• What this task involves:
Without leaving out a single line, restate the entries below exactly.

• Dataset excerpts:
************

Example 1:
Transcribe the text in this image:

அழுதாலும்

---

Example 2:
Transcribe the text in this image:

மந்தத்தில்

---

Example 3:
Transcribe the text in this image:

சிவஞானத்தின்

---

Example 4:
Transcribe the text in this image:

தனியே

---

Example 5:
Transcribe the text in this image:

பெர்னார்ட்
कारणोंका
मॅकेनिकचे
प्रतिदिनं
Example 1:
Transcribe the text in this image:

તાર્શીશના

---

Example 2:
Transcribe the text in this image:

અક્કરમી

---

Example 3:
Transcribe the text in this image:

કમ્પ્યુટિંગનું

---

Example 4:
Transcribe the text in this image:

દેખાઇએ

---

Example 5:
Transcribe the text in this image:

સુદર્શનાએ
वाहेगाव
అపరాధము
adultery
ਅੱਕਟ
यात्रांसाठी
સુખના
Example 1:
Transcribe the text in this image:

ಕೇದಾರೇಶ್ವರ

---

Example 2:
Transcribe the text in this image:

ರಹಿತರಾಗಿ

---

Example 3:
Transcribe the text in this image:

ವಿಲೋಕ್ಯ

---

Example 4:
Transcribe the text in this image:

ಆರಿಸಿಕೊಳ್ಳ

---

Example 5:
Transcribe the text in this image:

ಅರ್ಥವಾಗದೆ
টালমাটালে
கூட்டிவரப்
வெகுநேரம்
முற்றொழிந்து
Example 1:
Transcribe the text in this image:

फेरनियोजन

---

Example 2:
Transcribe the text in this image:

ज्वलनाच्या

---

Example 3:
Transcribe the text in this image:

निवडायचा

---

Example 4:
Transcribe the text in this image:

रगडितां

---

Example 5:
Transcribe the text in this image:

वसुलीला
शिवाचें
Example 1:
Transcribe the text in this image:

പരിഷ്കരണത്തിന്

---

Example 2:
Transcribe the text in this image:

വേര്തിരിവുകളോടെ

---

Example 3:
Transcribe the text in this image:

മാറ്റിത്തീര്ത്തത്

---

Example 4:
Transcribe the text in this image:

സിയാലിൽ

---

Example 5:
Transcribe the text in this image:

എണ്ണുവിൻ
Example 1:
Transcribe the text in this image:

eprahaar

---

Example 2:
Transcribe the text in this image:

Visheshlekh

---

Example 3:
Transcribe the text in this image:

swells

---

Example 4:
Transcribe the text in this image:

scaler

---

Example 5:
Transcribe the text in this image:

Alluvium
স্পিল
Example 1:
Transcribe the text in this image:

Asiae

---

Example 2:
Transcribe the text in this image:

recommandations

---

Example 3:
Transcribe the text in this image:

************

• Written reply:
Example 1:
Transcribe the text in this image:

அழுதாலும்

---

Example 2:
Transcribe the text in this image:

மந்தத்தில்

---

Example 3:
Transcribe the text in this image:

சிவஞானத்தின்

---

Example 4:
Transcribe the text in this image:

தனியே

---

Example 5:
Transcribe the text in this image:

பெர்னார்ட்
कारणोंका
मॅकेनिकचे
प्रतिदिनं
Example 1:
Transcribe the text in this image:

તાર્શીશના

---

Example 2:
Transcribe the text in this image:

અક્કરમી

---

Example 3:
Transcribe the text in this image:

કમ્પ્યુટિંગનું

---

Example 4:
Transcribe the text in this image:

દેખાઇએ

---

Example 5:
Transcribe the text in this image:

સુદર્શનાએ
वाहेगाव
అపరాధము
adultery
ਅੱਕਟ
यात्रांसाठी
સુખના
Example 1:
Transcribe the text in this image:

ಕೇದಾರೇಶ್ವರ

---

Example 2:
Transcribe the text in this image:

ರಹಿತರಾಗಿ

---

Example 3:
Transcribe the text in this image:

ವಿಲೋಕ್ಯ

---

Example 4:
Transcribe the text in this image:

ಆರಿಸಿಕೊಳ್ಳ

---

Example 5:
Transcribe the text in this image:

ಅರ್ಥವಾಗದೆ
টালমাটালে
கூட்டிவரப்
வெகுநேரம்
முற்றொழிந்து
Example 1:
Transcribe the text in this image:

फेरनियोजन

---

Example 2:
Transcribe the text in this image:

ज्वलनाच्या

---

Example 3:
Transcribe the text in this image:

निवडायचा

---

Example 4:
Transcribe the text in this image:

रगडितां

---

Example 5:
Transcribe the text in this image:

वसुलीला
शिवाचें
Example 1:
Transcribe the text in this image:

പരിഷ്കരണത്തിന്

---

Example 2:
Transcribe the text in this image:

വേര്തിരിവുകളോടെ

---

Example 3:
Transcribe the text in this image:

മാറ്റിത്തീര്ത്തത്

---

Example 4:
Transcribe the text in this image:

സിയാലിൽ

---

Example 5:
Transcribe the text in this image:

എണ്ണുവിൻ
Example 1:
Transcribe the text in this image:

eprahaar

---

Example 2:
Transcribe the text in this image:

Visheshlekh

---

Example 3:
Transcribe the text in this image:

swells

---

Example 4:
Transcribe the text in this image:

scaler

---

Example 5:
Transcribe the text in this image:

Alluvium
স্পিল
Example 1:
Transcribe the text in this image:

Asiae

---

Example 2:
Transcribe the text in this image:

recommandations

---

Example 3:
Transcribe the text in this image:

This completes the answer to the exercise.